Swarming insects can “produce as much electricity as storm clouds”

Bees have a closer relationship with electricity than previously recognized (Ellard Hunting)

Groundbreaking new research has found that swarming insects could produce the same atmospheric electrical charge as a thundercloud, possibly influencing weather events and demonstrating a little recognized link between organisms and electricity.

A research team from the University of Bristol said insects can use their ability to interact with static electric fields to their advantage, helping species such as bees find food and allowing spiders to migrate considerable distances.

The research team measured electric fields near honey bees and found that swarms change atmospheric electricity by 100 to 1,000 volts per meter, increasing the electric field strength normally experienced at ground level, a similar change in charge. atmospheric electrical power of a thundercloud.

“We always looked at how physics affected biology, but at some point we realized that biology could also affect physics,” said lead author Dr Ellard Hunting, a biologist at the University of Bristol.

“We are interested in how different organisms use static electric fields that are practically everywhere in the environment.”

She said The independent that the static electric field “changes for a while if a bee has visited a flower.

“The next visiting bee might [detect] this and associate it with flowers that have little or no nectar present and help in their decision making process. “

Elsewhere, the silk threads of spiders contain a particular charge, which can respond to static electric fields and allow the spiders to soar into the sky, thus migrating long distances.

The team then built a model that worked out the changes to static electric fields for different insect species.

“How insect swarms affect atmospheric electricity depends on their density and size,” said co-author Liam O’Reilly, a biologist at the University of Bristol.

“We also calculated the influence of locusts on atmospheric electricity, as locusts swarm on a biblical scale, measuring 460 square miles with 80 million locusts in less than a square mile.

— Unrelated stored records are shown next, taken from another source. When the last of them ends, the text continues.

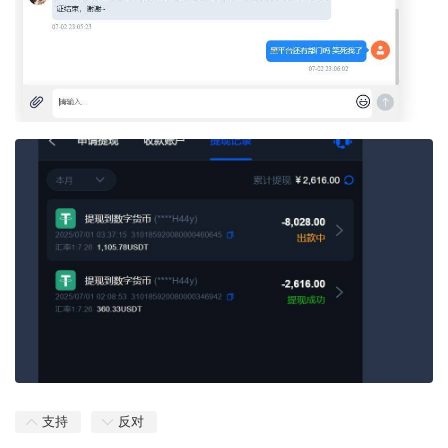
支持
反对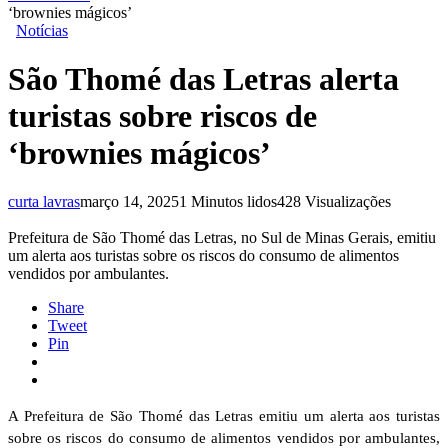
‘brownies mágicos’
Notícias
São Thomé das Letras alerta
turistas sobre riscos de
‘brownies mágicos’
curta lavras
março 14, 2025
1 Minutos lidos
428 Visualizações
Prefeitura de São Thomé das Letras, no Sul de Minas Gerais, emitiu
um alerta aos turistas sobre os riscos do consumo de alimentos
vendidos por ambulantes.
Share
Tweet
Pin
A Prefeitura de São Thomé das Letras emitiu um alerta aos turistas
sobre os riscos do consumo de alimentos vendidos por ambulantes,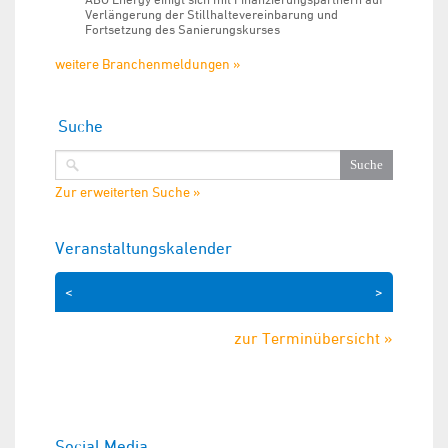
Verlängerung der Stillhaltevereinbarung und
Fortsetzung des Sanierungskurses
weitere Branchenmeldungen »
Suche
Zur erweiterten Suche »
Veranstaltungskalender
<
>
zur Terminübersicht »
Social Media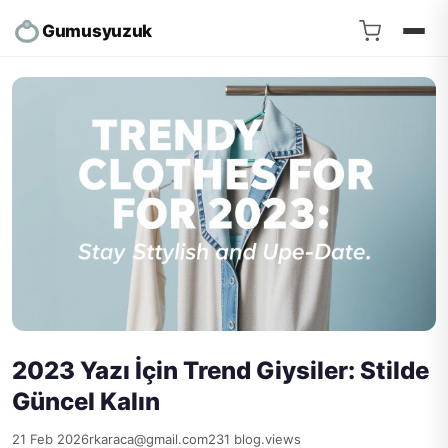
Gumusyuzuk
2023 Yazı İçin Trend Giysiler: Stilde
Güncel Kalın
21 Feb 2026
rkaraca@gmail.com
231 blog.views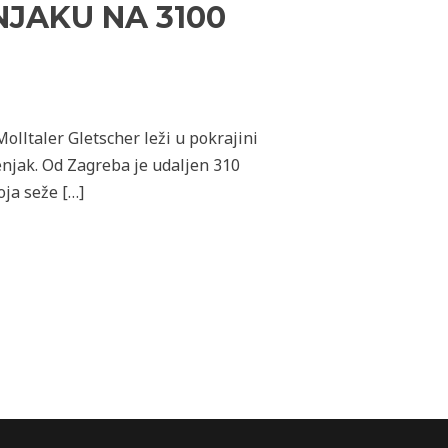
NJAKU NA 3100
olltaler Gletscher leži u pokrajini
denjak. Od Zagreba je udaljen 310
oja seže […]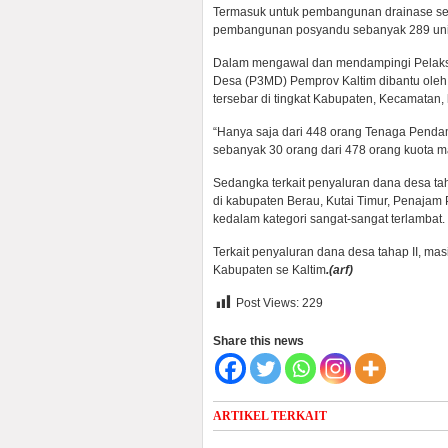
Termasuk untuk pembangunan drainase se
pembangunan posyandu sebanyak 289 unit
Dalam mengawal dan mendampingi Pelak
Desa (P3MD) Pemprov Kaltim dibantu ole
tersebar di tingkat Kabupaten, Kecamatan, 
“Hanya saja dari 448 orang Tenaga Penda
sebanyak 30 orang dari 478 orang kuota m
Sedangka terkait penyaluran dana desa tah
di kabupaten Berau, Kutai Timur, Penajam
kedalam kategori sangat-sangat terlambat.
Terkait penyaluran dana desa tahap II, mas
Kabupaten se Kaltim
.(arf)
Post Views:
229
Share this news
ARTIKEL TERKAIT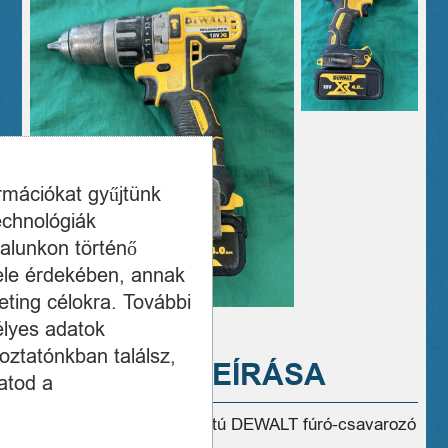
ormációkat gyűjtünk
echnológiák
alunkon történő
ele érdekében, annak
ting célokra. További
élyes adatok
oztatónkban találsz,
A TERMÉK LEÍRÁSA
atod a
Eladó használt, jó állapotú DEWALT fúró-csavarozó
DCD796!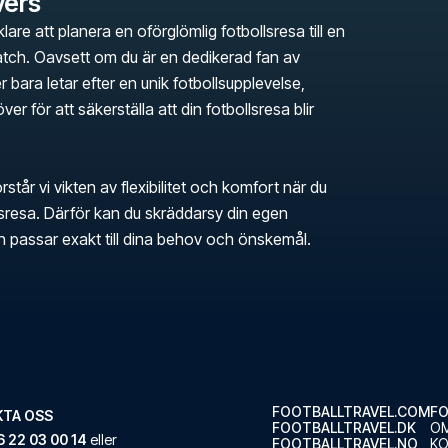
vers
klare att planera en oförglömlig fotbollsresa till en
ch. Oavsett om du är en dedikerad fan av
bara letar efter en unik fotbollsupplevelse,
över för att säkerställa att din fotbollsresa blir
rstår vi vikten av flexibilitet och komfort när du
llsresa. Därför kan du skräddarsy din egen
en passar exakt till dina behov och önskemål.
FOOTBALLTRAVEL.COM
FO
TA OSS
FOOTBALLTRAVEL.DK
OM
 22 03 00 14
eller
FOOTBALLTRAVEL.NO
K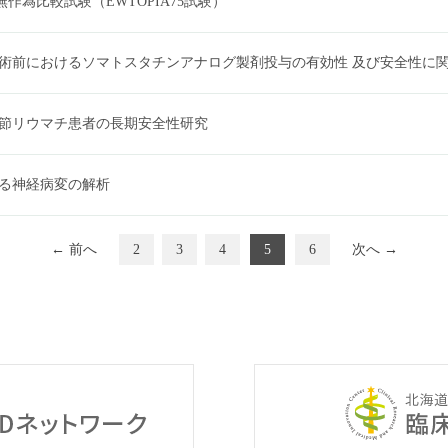
作為比較試験（EWTOPIA75試験）
術前におけるソマトスタチンアナログ製剤投与の有効性 及び安全性に
節リウマチ患者の長期安全性研究
る神経病変の解析
← 前へ
2
3
4
5
6
次へ →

“Their influence is probably much greater than honey bees,” he said.

Asked whether insects could have a feasible impact on weather through the way they interact with electric fields, Dr Hunting said, “A weather radar is affected by insects, charged or not. We don’t really know how it affects the weather.

“It really depends on what weather phenomena. For example, insects probably won’t affect major weather events like thunderstorms, but they could very well affect the dynamics of local ions and aerosols, or perhaps affect clouds in otherwise clean areas.

“But it could be a butterfly effect, we don’t know, and that makes exploring the role of insects in the great atmospheric system worth investigating.”

A key element of the research was how the research team approached a phenomenon that spans the gap between two branches of science: physics and biology.

“Interdisciplinarity is invaluable here,” said co-author Giles Harrison, atmospheric physicist at the University of Reading.

“Electric charge may appear to live exclusively in physics, but it is important to know how aware the entire natural world is of electricity in the atmosphere.”

Dr Hunting added: ‘Only recently have we discovered that biology and static electric fields are intimately linked and that there are many unsuspected links that can exist on different spatial scales, ranging from microbes in soil and plant-pollinator interactions to swarms of insects and the planet’s electrical circuit.

“This makes it an exciting new area of ​​empirical research. The true implications of this remain speculative and it is worth investigating whether these insect-induced dynamics affect time.”

The research is published in the journal iScience.